[SOURCE RECORDS]:
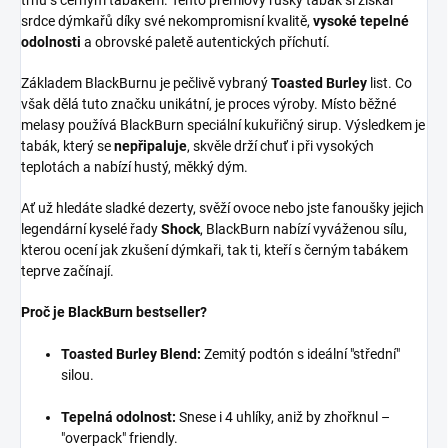
srdce dýmkařů díky své nekompromisní kvalitě,
vysoké tepelné
odolnosti
a obrovské paletě autentických příchutí.
Základem BlackBurnu je pečlivě vybraný
Toasted Burley
list. Co
však dělá tuto značku unikátní, je proces výroby. Místo běžné
melasy používá BlackBurn speciální kukuřičný sirup. Výsledkem je
tabák, který se
nepřipaluje
, skvěle drží chuť i při vysokých
teplotách a nabízí hustý, měkký dým.
Ať už hledáte sladké dezerty, svěží ovoce nebo jste fanoušky jejich
legendární kyselé řady
Shock
, BlackBurn nabízí vyváženou sílu,
kterou ocení jak zkušení dýmkaři, tak ti, kteří s černým tabákem
teprve začínají.
Proč je BlackBurn bestseller?
Toasted Burley Blend:
Zemitý podtón s ideální "střední"
silou.
Tepelná odolnost:
Snese i 4 uhlíky, aniž by zhořknul –
"overpack" friendly.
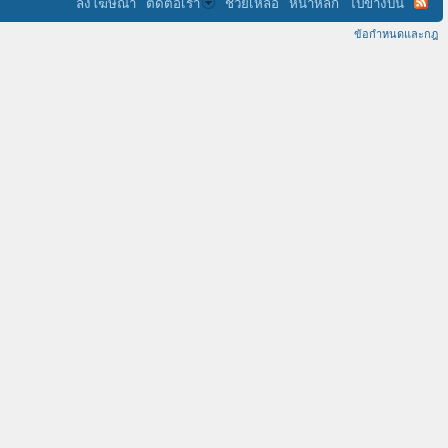
ลงโฆษณา
ติดต่อเรา
ช่วยเหลือ
หน้าหลัก
ไปข้างบน
ข้อกำหนดและกฎ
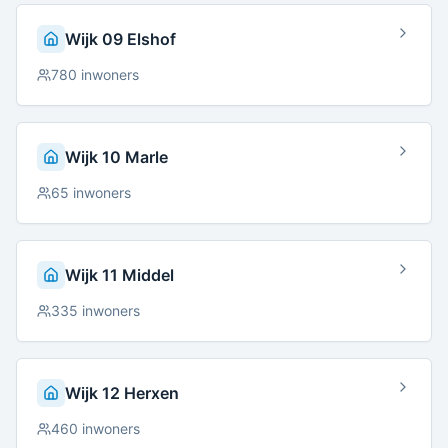
Wijk 09 Elshof
780
inwoners
Wijk 10 Marle
65
inwoners
Wijk 11 Middel
335
inwoners
Wijk 12 Herxen
460
inwoners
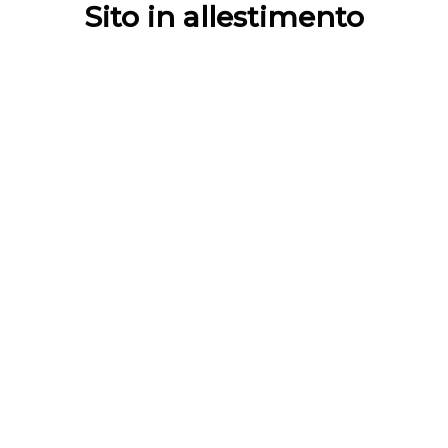
Sito in allestimento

[EXERCISE INSTRUCTIONS]:
Would you copy, unchanged, the stretch of the records above that begins at the line containing "BlackBurn nabízí vyváženou" and ends at the line containing "Snese i 4 uhlíky, aniž by zhořknul –", and only that?

[SOLUTION TO THIS TASK]:
, BlackBurn nabízí vyváženou sílu,
kterou ocení jak zkušení dýmkaři, tak ti, kteří s černým tabákem
teprve začínají.
Proč je BlackBurn bestseller?
Toasted Burley Blend:
Zemitý podtón s ideální "střední"
silou.
Tepelná odolnost:
Snese i 4 uhlíky, aniž by zhořknul –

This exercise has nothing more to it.